A Machine Learning Pipeline for Gait Analysis in a Semi Free-Living Environment
Sylvain Jung1,2,3,4, Nicolas de l'Escalopier5,6, Laurent Oudre1
1Université Paris Saclay, Université Paris Cité, ENS Paris Saclay, CNRS, SSA, INSERM, Centre Borelli, F-91190 Gif-sur-Yvette, France.
Sensors (Basel, Switzerland)
|April 28, 2023
Summary
This study introduces a new graphical method to summarize human activity and locomotion in semi free-living environments. This visualization simplifies complex time-series data, aiding in the understanding of patient behavior and gait protocols.
Area of Science:
- Biomedical Engineering
- Human-Computer Interaction
- Signal Processing
Background:
- Monitoring patients in semi free-living environments generates long, complex time-series data.
- Analyzing human behavior, especially locomotion, from this data is challenging.
- Existing methods lack user-friendly and condensed visualization for complex activity data.
Purpose of the Study:
- To develop a novel graphical approach for summarizing subject activity during protocols in semi free-living environments.
- To create an easy-to-read and user-friendly visualization of human behavior, particularly locomotion.
- To enable rapid analysis of newly acquired time-series data using a learned graphical representation.
Main Methods:
- Utilized a pipeline of signal processing and machine learning algorithms.
- Applied adaptive change-point detection to segment raw data from inertial measurement units.

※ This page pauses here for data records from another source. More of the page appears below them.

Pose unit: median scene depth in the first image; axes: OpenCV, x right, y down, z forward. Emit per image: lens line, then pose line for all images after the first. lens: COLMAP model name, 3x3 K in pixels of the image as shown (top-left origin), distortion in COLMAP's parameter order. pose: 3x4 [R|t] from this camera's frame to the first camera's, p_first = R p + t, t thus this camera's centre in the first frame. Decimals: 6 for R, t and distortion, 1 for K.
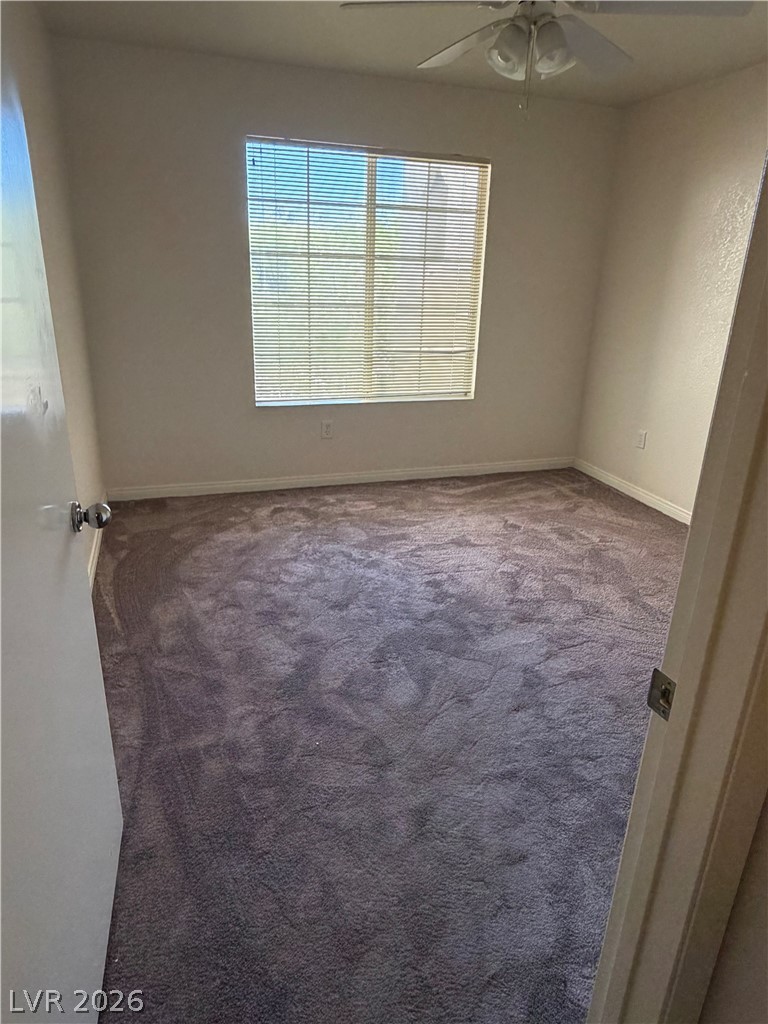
lens RADIAL K [[653.4, 0, 382.5], [0, 653.4, 510.7], [0, 0, 1]] dist [-0.016802, -0.001380]
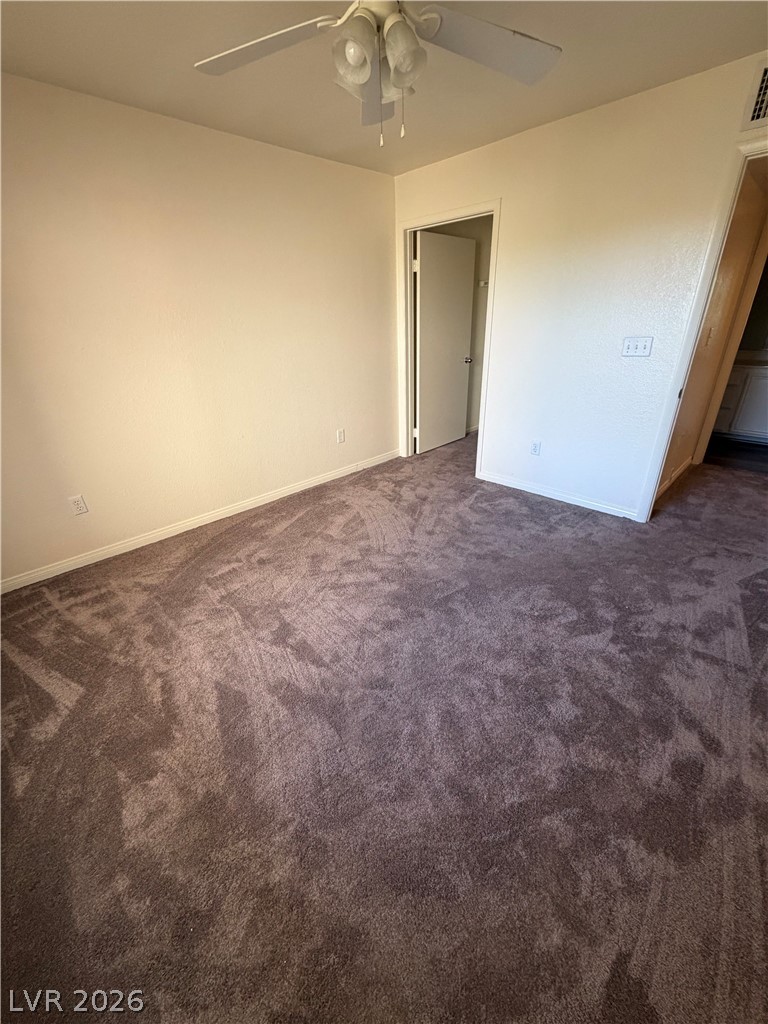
lens RADIAL K [[409.7, 0, 382.4], [0, 409.7, 509.0], [0, 0, 1]] dist [0.001216, 0.000004]
pose [[-0.453023, -0.390614, 0.801368, -0.305540], [0.324470, 0.765004, 0.556316, -0.331369], [-0.830355, 0.512044, -0.219822, 0.887816]]
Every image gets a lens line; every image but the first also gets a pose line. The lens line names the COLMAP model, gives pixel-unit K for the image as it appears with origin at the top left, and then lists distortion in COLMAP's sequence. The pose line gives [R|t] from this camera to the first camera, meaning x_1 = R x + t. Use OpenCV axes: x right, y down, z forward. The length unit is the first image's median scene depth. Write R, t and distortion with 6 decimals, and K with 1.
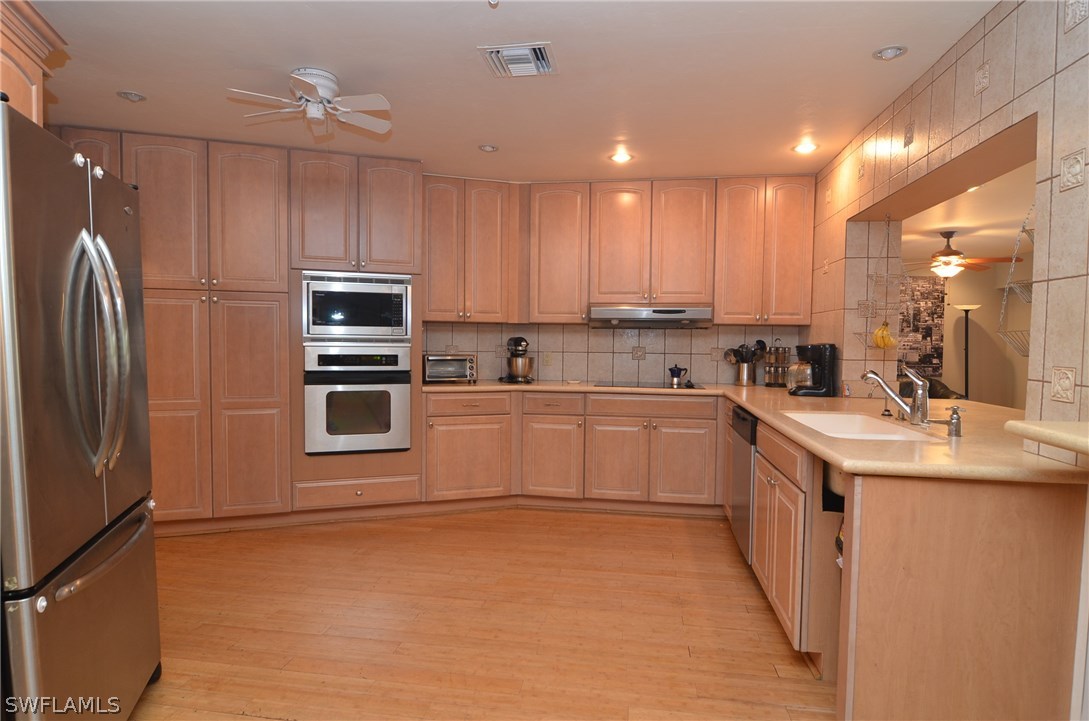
lens RADIAL K [[589.4, 0, 548.6], [0, 589.4, 366.4], [0, 0, 1]] dist [-0.012948, -0.001175]
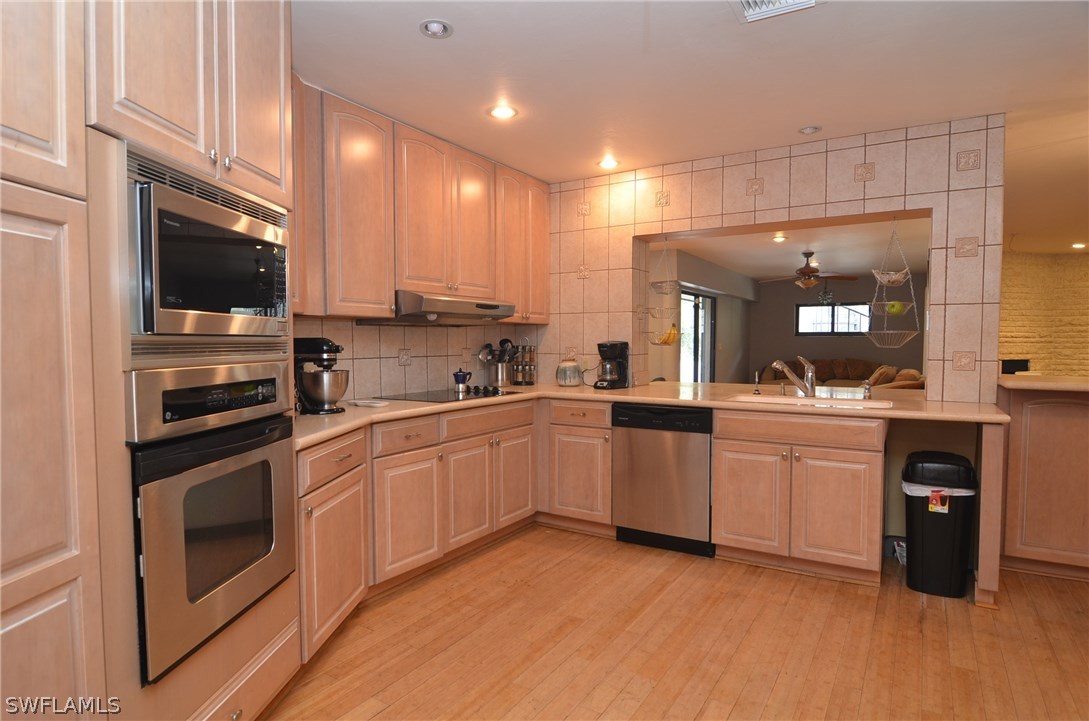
lens RADIAL K [[589.4, 0, 548.6], [0, 589.4, 366.4], [0, 0, 1]] dist [-0.012948, -0.001175]
pose [[0.411959, -0.052239, 0.909704, -0.590580], [0.047870, 0.998217, 0.035644, -0.035524], [-0.909944, 0.028864, 0.413725, 0.616295]]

- Automated segment labeling, feature extraction, and activity scoring, comparing against healthy models.
Main Results:
- Developed an innovative pipeline to process complex time-series data from inertial measurement units.
- Generated a graphical representation that condenses human behavior and locomotion into an understandable format.
- The visualization effectively summarizes activities and aids in understanding salient events in gait protocols.
Conclusions:
- The novel graphical summary provides a detailed, adaptive, and structured visualization of subject activity.
- This approach simplifies the analysis of complex gait protocols in semi free-living environments.
- The method enhances the understanding of human behavior and locomotion patterns through accessible data representation.